**Aim of the exercise**
Below are some records; output exactly the lines from the line with "decorative bowl [345,341,382,365]" to the line with "- cup [354,336,382,381]", both ends kept, and nothing more.

**Information supplied**

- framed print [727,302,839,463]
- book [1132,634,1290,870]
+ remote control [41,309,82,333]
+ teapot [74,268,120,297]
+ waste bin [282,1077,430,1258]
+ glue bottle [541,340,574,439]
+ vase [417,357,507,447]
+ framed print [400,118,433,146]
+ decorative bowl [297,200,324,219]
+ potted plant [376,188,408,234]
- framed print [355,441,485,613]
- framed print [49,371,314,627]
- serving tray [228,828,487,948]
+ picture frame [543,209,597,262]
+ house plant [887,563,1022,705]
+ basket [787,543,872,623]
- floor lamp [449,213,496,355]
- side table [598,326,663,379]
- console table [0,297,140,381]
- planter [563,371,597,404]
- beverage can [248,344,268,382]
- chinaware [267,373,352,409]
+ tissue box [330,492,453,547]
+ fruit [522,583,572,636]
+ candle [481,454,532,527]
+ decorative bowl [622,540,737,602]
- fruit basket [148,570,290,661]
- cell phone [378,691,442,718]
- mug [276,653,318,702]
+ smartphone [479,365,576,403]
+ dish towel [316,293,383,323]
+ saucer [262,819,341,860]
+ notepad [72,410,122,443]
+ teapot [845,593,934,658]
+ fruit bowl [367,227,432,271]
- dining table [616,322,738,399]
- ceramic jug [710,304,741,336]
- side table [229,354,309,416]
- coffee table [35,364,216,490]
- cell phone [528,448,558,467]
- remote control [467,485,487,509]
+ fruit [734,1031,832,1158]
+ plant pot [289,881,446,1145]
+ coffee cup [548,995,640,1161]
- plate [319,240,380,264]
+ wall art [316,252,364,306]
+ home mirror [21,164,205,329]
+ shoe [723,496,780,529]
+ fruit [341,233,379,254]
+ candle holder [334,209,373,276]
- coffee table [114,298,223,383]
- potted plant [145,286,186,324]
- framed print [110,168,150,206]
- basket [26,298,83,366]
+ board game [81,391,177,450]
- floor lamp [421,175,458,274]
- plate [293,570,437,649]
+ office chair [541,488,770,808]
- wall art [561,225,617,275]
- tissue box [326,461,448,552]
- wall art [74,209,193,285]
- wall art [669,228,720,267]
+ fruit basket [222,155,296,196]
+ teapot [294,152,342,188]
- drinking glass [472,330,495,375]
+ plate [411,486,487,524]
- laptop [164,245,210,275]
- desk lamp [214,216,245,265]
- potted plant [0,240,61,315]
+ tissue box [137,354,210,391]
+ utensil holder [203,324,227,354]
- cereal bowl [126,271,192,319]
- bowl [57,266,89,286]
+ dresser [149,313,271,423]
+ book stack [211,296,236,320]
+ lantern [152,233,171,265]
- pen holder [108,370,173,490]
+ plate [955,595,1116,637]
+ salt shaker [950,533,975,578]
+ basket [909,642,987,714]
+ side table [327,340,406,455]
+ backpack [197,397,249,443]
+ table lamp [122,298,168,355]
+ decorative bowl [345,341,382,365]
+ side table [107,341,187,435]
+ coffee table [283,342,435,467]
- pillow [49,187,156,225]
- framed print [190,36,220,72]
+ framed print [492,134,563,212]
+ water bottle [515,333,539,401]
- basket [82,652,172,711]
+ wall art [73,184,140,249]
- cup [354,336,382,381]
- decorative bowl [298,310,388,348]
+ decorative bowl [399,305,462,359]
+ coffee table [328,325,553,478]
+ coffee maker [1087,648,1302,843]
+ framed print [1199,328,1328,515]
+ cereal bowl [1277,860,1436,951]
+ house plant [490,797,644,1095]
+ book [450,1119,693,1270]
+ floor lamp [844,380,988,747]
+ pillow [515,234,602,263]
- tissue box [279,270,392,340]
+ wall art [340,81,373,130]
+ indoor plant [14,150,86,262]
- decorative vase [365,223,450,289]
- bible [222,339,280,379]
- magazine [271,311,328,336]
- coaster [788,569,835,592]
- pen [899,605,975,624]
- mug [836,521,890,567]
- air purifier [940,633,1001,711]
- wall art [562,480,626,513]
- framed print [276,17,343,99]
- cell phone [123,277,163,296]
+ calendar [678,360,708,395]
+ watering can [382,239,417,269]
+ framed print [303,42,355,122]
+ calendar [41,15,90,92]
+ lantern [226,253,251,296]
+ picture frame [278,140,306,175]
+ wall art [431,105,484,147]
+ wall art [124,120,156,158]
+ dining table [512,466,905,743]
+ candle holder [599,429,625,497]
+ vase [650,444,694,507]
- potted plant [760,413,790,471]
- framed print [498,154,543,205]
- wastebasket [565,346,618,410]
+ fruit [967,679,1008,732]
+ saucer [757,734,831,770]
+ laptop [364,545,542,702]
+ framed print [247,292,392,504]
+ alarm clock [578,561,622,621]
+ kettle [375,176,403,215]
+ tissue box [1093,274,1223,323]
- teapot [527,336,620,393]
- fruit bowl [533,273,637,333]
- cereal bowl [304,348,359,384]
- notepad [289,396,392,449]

**The completed task**
+ decorative bowl [345,341,382,365]
+ side table [107,341,187,435]
+ coffee table [283,342,435,467]
- pillow [49,187,156,225]
- framed print [190,36,220,72]
+ framed print [492,134,563,212]
+ water bottle [515,333,539,401]
- basket [82,652,172,711]
+ wall art [73,184,140,249]
- cup [354,336,382,381]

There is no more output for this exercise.